§ Activity 1
Return the stretch of the Docker multi-stage build page from "My initial attempt" through "I got there.", copied word for word.

§ Quoted passage

Understanding Docker Multi Stage Builds - Installing Python and Ruby in the Same Dockerfile
Now that I've come up to speed on Python, I have an application in production that uses both Python and Ruby. What it does isn't really important but getting it live posed an interesting deployment challenge due to the need to have both Python and Ruby concurrently.
My initial attempt to make this was work was a native install using Python 3.7 and a fairly large set of Python dependencies on an Ubuntu 18.04 AWS instance. Unfortunately I kept hitting issues where, well, things just went to hell. This had me turn to Docker and my thinking was that I should be able to easily build a Dockerfile that supported both Python and Rails. chuckle. Nothing in Docker is actually easy but I got there.
Note: The reason I needed Python is I was building a Twitter related application and I needed to use the truly excellent Twint library / executable.
Python Dockerfile Attempt 1
I don't have a full record of this but I tried to pull in a traditional Python install using apt-get. This worked fairly horribly for reasons that escape me.
Welcome to Overlays and Multiple From Statements
My first attempt to make this work failed to work and it failed to really adopt the zen of Docker. One of the very cool features is that you can build up a Docker container with bits from different containers by using multiple from statements. This lets you have something like this:
FROM continuumio/miniconda3:latest AS python
RUN apt-get update && apt-get install build-essential python3-dev -y
FROM ubuntu:latest
FROM ruby:2.6.4-stretch
The term for this is a Docker Multi Stage Build. The trick here is that the output from each FROM statement is logically isolated from each other. The reason for this is actually pretty simple – standard directory structures. Given that most *nix environments use similar top level structures like /opt, you simply can't combine things blindly – it needs to be an intentional choice using, drumroll, copy!
Here's what this multi stage build stuff looked like:
FROM continuumio/miniconda3:latest AS python
RUN apt-get update && apt-get install build-essential python3-dev -y
RUN conda update -n base -c defaults conda
RUN pip install twint
# The Ruby Stuff Starts Here
FROM ubuntu:latest
FROM ruby:2.6.4-stretch
# This Is The Magic Here
COPY --from=python /opt/conda/bin/twint /usr/bin
RUN mkdir -p /opt/conda/bin/
COPY --from=python /opt/conda /opt/conda/
COPY --from=python /opt/conda/bin/python /opt/conda/bin/python
The last block of lines above show the process of copying from python (the FROM line at the top is named with the "AS python") and there are two copy statements that were really necessary:
- The twint executable needed to be copied to something in the path. I chose /usr/bin.

§ Extracted entries

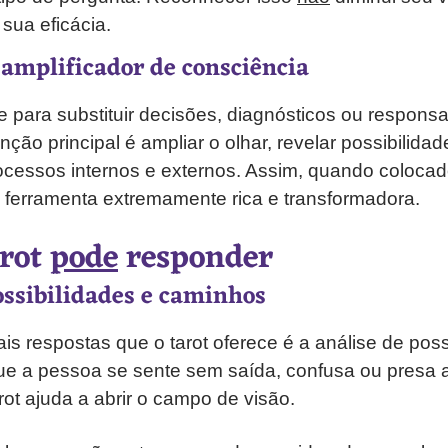
 sua eficácia.
 amplificador de consciência
e para substituir decisões, diagnósticos ou responsa
ção principal é ampliar o olhar, revelar possibilidad
cessos internos e externos. Assim, quando colocad
 ferramenta extremamente rica e transformadora.
arot
pode
responder
ossibilidades e caminhos
is respostas que o tarot oferece é a análise de pos
 a pessoa se sente sem saída, confusa ou presa 
rot ajuda a abrir o campo de visão.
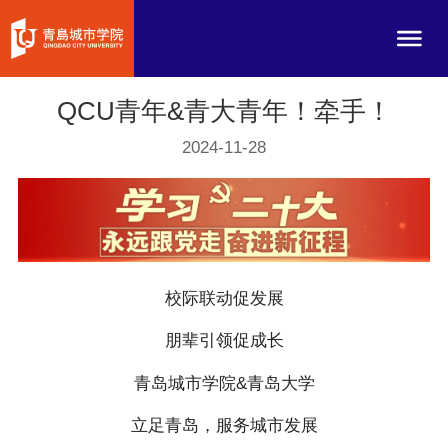
QCU青年&青大青年！牵手！
2024-11-28
校际联动促发展
朋辈引领促成长
青岛城市学院&青岛大学
立足青岛，服务城市发展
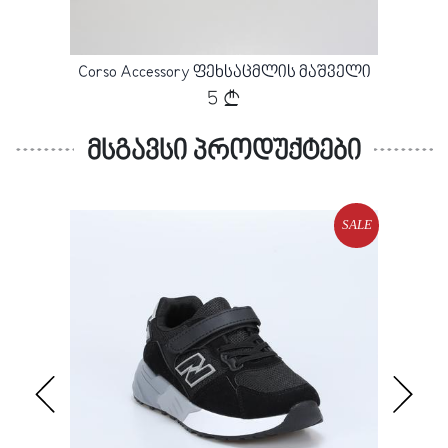
ელი
Corso Accessory ფეხსაცმლის მაშველი
5
მსგავსი პროდუქტები
SALE
SALE
Loading...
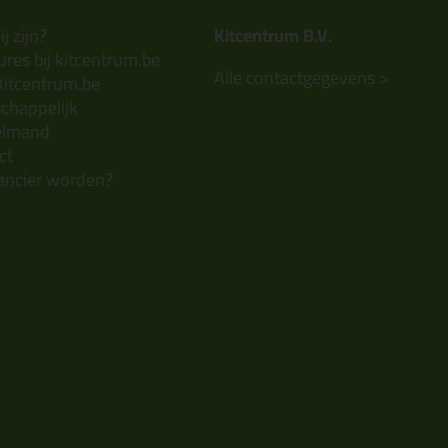
j zijn?
Kitcentrum B.V.
res bij kitcentrum.be
Alle contactgegevens >
Kitcentrum.be
chappelijk
elmand
ct
ancier worden?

§ Activity 2
Retype the stretch of the records from their beginning through the line containing "ossibilidades e caminhos", keeping every line as it is. Leave the pictures out of your answer.

§ Answer box 1
My initial attempt to make this was work was a native install using Python 3.7 and a fairly large set of Python dependencies on an Ubuntu 18.04 AWS instance. Unfortunately I kept hitting issues where, well, things just went to hell. This had me turn to Docker and my thinking was that I should be able to easily build a Dockerfile that supported both Python and Rails. chuckle. Nothing in Docker is actually easy but I got there.

§ Answer box 2
 sua eficácia.
 amplificador de consciência
e para substituir decisões, diagnósticos ou responsa
ção principal é ampliar o olhar, revelar possibilidad
cessos internos e externos. Assim, quando colocad
 ferramenta extremamente rica e transformadora.
arot
pode
responder
ossibilidades e caminhos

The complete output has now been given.